Adjusting to the changes in parenting roles
June 23rd, 2010
When my children were little, it was “Mommy, look at me”, “Mommy, stay here with me.” Now it’s “Bye, mom”, “I won’t be home for dinner, mom.”
As my children grow older, my relationship with them inevitably changes. With the turn of the clock, they go from total dependence on me to total independence from me. And there is no looking back.
As I deal with my emotions over the changes in my role as a mom, I reflect on how my relationship with my own parents changed when I was growing up.
I had a good relationship with my parents, but in my high school years, I didn’t want to be with them at home. Going out with friends was much more fun. Any expressed desire from my parents to spend time with them was viewed by me as restraint, and I resented it. I was not rebellious. I was a good kid. I merely wanted to be independent and have my own life. When I went away to college, I never looked back. My parents were still a part of my life, but just a small part.
It is a natural progression of life that our role as a parent changes as our children grow. Our role diminishes. It’s not personal, and it’s not about you. Even if you’ve been the greatest parent, your children will still want to leave and have their chance at life the way I did.
I am learning to accept this change, and even enjoy this stage of life with my children growing independent.

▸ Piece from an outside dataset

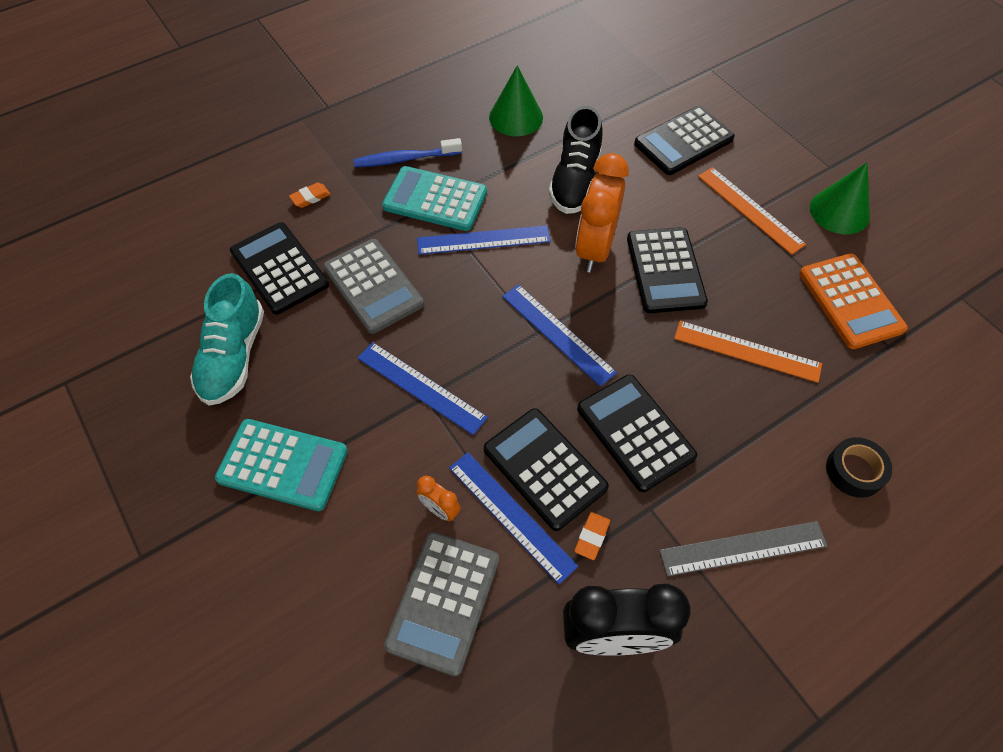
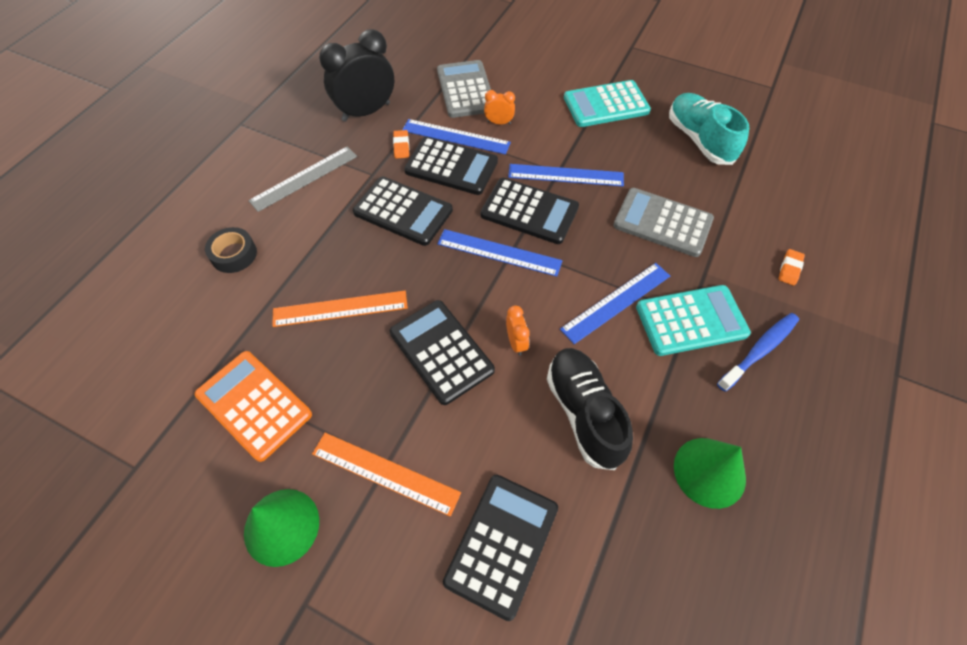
camera: 150 degrees right, 0 degrees up
(279, 268) = (740, 203): black calculator -> black calculator (529, 211)
(595, 249) = (516, 342): orange clock -> orange clock, size x0.45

Some of you have children in high school or college who are becoming less and less connected with you. Perhaps your college children are home for the summer, and your relationship with them is strained. I’ve been hearing that from a few parents recently. It’s a part of adjusting to the change in our role as parents. Don’t take it personally. And don’t hold on to the habit of relating to them as if they were young again. It’s time to allow life to move on.